We took a Sunday afternoon off (actually they didn't work on Sundays) and went to New Orleans for the day. While we found enough music in the streets and inside Preservation Hall to make the trip worthwhile, the French Quarter was noticeably depressed and the number of tourists was very small.
This year it is very evident that the city has returned to its original character.
We were so fortunate to pick the week of the French Quarter Festival which highlights musicians from all over Louisiana and only from Louisiana. We went into town the first evening we arrived and even before the festival did not begin until the next day music was everywhere. We ate dinner at an outdoor café where a jazz band was playing, in the streets we were treated to a band of young street musicians as talented as any professional band we have heard. We had desert at the Music Legends Park, Café Beignet, where a jazz combo regaled us with rhythm and blues. Walking down Bourbon Street, music was emanating from every other door where you are welcome to stop and listen whether you go in and buy a drink or not.

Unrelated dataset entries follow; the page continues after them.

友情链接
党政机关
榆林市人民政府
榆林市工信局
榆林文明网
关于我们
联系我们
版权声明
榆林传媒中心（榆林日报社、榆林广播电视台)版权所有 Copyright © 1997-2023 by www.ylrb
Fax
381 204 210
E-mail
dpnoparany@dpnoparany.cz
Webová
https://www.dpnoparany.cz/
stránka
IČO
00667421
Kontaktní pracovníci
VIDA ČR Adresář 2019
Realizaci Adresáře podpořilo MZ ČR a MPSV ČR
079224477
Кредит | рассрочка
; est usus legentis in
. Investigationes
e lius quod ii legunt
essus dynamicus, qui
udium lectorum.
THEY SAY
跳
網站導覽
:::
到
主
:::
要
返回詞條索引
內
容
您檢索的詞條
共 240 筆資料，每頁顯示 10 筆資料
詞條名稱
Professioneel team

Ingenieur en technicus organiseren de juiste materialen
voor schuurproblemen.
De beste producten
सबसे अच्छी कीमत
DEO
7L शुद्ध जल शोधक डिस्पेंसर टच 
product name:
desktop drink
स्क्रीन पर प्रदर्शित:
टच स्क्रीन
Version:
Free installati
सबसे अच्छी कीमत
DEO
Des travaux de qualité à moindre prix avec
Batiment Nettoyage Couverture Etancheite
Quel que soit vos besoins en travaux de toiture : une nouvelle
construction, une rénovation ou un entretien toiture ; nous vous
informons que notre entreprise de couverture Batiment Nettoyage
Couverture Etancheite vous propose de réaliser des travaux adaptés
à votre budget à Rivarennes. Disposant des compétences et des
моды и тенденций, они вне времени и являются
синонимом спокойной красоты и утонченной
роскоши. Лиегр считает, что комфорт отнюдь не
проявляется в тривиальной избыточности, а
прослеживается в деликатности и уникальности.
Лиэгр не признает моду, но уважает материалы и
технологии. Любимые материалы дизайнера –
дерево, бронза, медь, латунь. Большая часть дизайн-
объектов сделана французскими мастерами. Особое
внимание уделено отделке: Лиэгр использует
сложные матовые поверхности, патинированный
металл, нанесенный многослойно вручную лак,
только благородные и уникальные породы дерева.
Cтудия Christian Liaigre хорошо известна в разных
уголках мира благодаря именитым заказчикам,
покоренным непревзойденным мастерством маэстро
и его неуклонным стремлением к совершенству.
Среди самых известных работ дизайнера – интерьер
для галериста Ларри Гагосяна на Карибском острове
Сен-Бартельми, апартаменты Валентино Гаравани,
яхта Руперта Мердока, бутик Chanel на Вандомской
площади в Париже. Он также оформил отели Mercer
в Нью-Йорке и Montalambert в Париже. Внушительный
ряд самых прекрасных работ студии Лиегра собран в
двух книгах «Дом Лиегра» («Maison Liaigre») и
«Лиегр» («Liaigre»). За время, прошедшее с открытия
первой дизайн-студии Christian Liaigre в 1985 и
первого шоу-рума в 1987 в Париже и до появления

The next day the music festival began during a horrific rain storm which lasted until late afternoon. We waited for the rain to stop then went into town for the evening shows. We found ourselves perfectly timed to get a great standing view of the stage for the New Orleans Nightingales revue. One after another, lady blues singers graced the stage with mind blowing talent. After that show we found a place to eat some shrimp and jambalaya, and another stroll down Bourbon Street. Friday was a beautiful day and we arrived at the Festival earlier in the afternoon and spent the day drifting from dixieland to blues to Cajun to Zydeco. My ultimate conclusion: the music is alive and thriving in Nawlins.
The Garden at Laura's Plantation |
We spent one morning at Laura's Plantation. This was a Creole plantation as opposed to an American one i.e. Tara. The Creole people are a combination of Europeans, Africans, and American Indians. Their primary language was French and they did not consider themselves Americans. The guide gave us an enlightening presentation demonstrating how the Creole culture was so different from American and also how the cotton plantation business was run.
Another morning we took a swamp boat trip into the Louisiana bayou. They took us deep into a romantic cypress swamp and passed a fishing village on the swamp in which one home was only accessible by water and another home was actually floating on pontoons. Nothing as spooky as in the Blues Brothers movie, but maybe that's because we were there in the daylight.